Improved Photophysical Properties of Ionic Material-Based Combination Chemo/PDT Nanomedicine

Abstract

Herein, a cost-effective and prompt approach to develop ionic material-based combination nanodrugs for cancer therapy is presented. A chemotherapeutic (phosphonium) cation and photodynamic therapeutic (porphyrin) anion are combined using a single step ion exchange reaction. Afterward, a nanomedicine is prepared from this ionic materials-based combination drug using a simplistic strategy of reprecipitation. Improved photophysical characteristics such as a slower nonradiative rate constant, an enhanced phosphorescence emission, a longer lifetime, and a bathochromic shift in absorbance spectra of porphyrin are observed in the presence of a chemotherapeutic countercation. The photodynamic therapeutic activity of nanomedicines is investigated by measuring the singlet oxygen quantum yield using two probes. As compared to the parent porphyrin compound, the synthesized combination material showed a 2-fold increase in the reactive oxygen species quantum yield, due to inhibition of face-to-face aggregation of porphyrin units in the presence of bulky chemotherapeutic ions. The dark cytotoxicity of combination therapy nanomedicines in the MCF-7 (cancerous breast) cell line is also increased as compared to their corresponding parent compounds in vitro. This is due to the high cellular uptake of the combination nanomedicines as compared to that of the free drug. Further, selective toxicity toward cancer cells was acquired by functionalizing nanomedicine with folic acid followed by incubation with MCF-7 and MCF-10A (noncancerous breast). Light toxicity experiments indicate that the synthesized ionic nanomedicine shows a greater cell death than either parent drug due to the improved photophysical properties and effective combination effect. This facile and economical strategy can easily be utilized in the future to develop many other combination ionic nanomedicines with improved photodynamics.
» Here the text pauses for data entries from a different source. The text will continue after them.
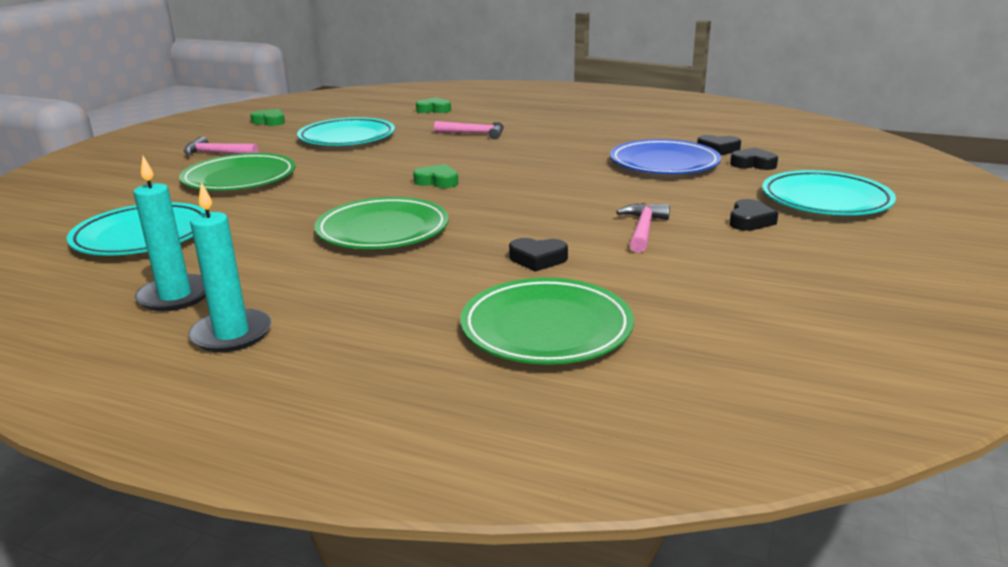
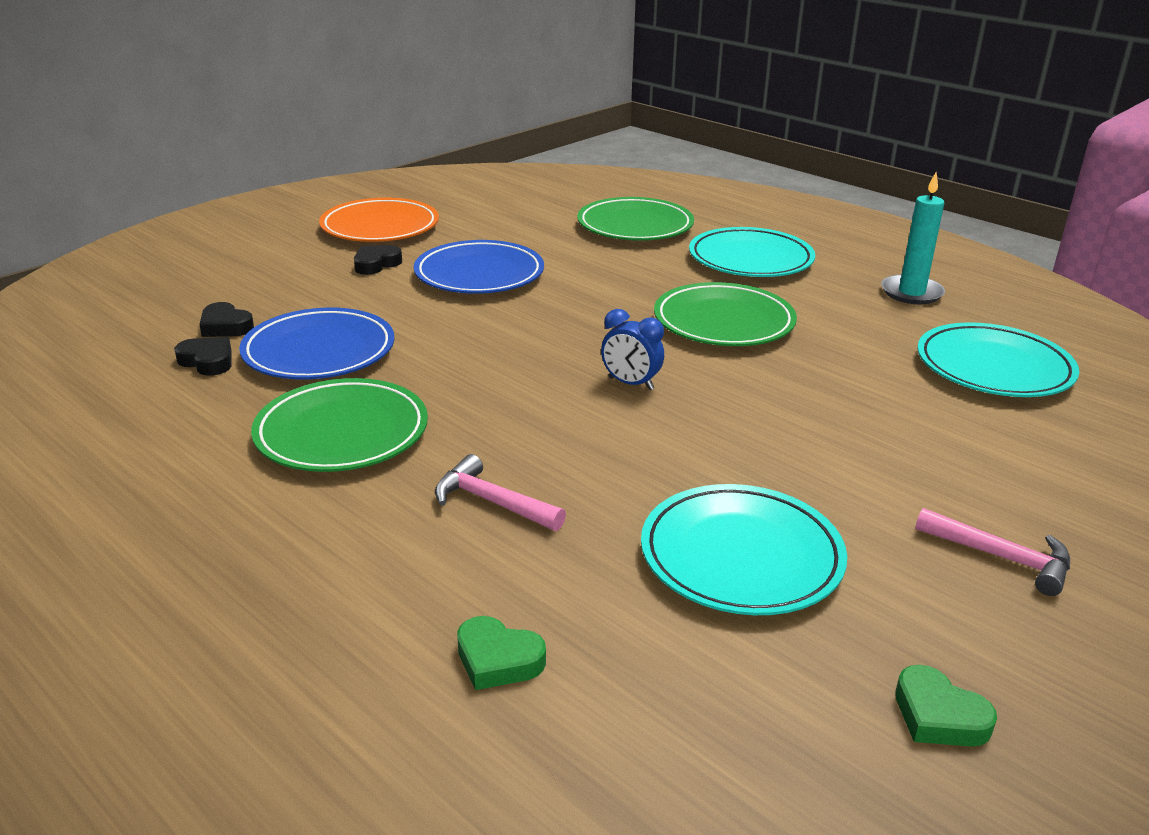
camera: 160 degrees left, 5 degrees up
(231, 334) = (851, 258): turquoise candle -> none
(239, 178) = (921, 458): green plate -> green plate (342, 432)
(437, 181) = (631, 384): green heart -> blue clock
(538, 259) = (598, 267): black heart -> none
(643, 230) = (479, 274): pink hammer -> blue plate
(825, 200) = (268, 269): turquoise plate -> turquoise plate (750, 259)
(834, 259) = (380, 227): none -> orange plate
Keywords: cytotoxicity; ionic liquids; ionic materials; photodynamic therapy; porphyrin.

Figure 1.

Scheme of the IMs combination drug synthesis.

Figure 2.

(a) Absorption spectra and (b) fluorescence emission spectra of 2.5 μM dye samples/INMs in water and in ethanol at an excitation wavelength maximum for each sample of approximately 420 nm.

Figure 3.

Photodegradation of (a) DPBF and (b) ABDA upon increasing irradiation time in the presence of TCPP, [P₆₆₆₁₄]₄[TCPP], and MB. The final drug concentrations were 5 and 10 μM with DPBF and ABDA, respectively.

Figure 4.

Cell viability of (a) MCF-7 cells upon dosage with varying concentrations of combination INMs and parent compounds (0.5–20 μM) for 24 h and (b) FA-coated INMs incubated in cancer (MCF-7) and noncancerous (MCF-10A) cell lines for 24 h at a concentration range of 0.5–10 μM (*p < 0.05, **p < 0.01, ***p < 0.005).

Figure 5.

Toxicity of (a) TCPP and (b) [P₆₆₆₁₄]₄[TCPP] INMs after 4 h of incubation in MCF-7 cells under light irradiation, 0.14 W/cm² (+), or in the dark (−) at a concentration range of 0.5–20 μM (*p < 0.05, **p < 0.01, ***p < 0.005).

Figure 6.

Cellular uptake of TCPP and INMs in MCF-7 cells after incubation of 4 nmol of drug for 4 h.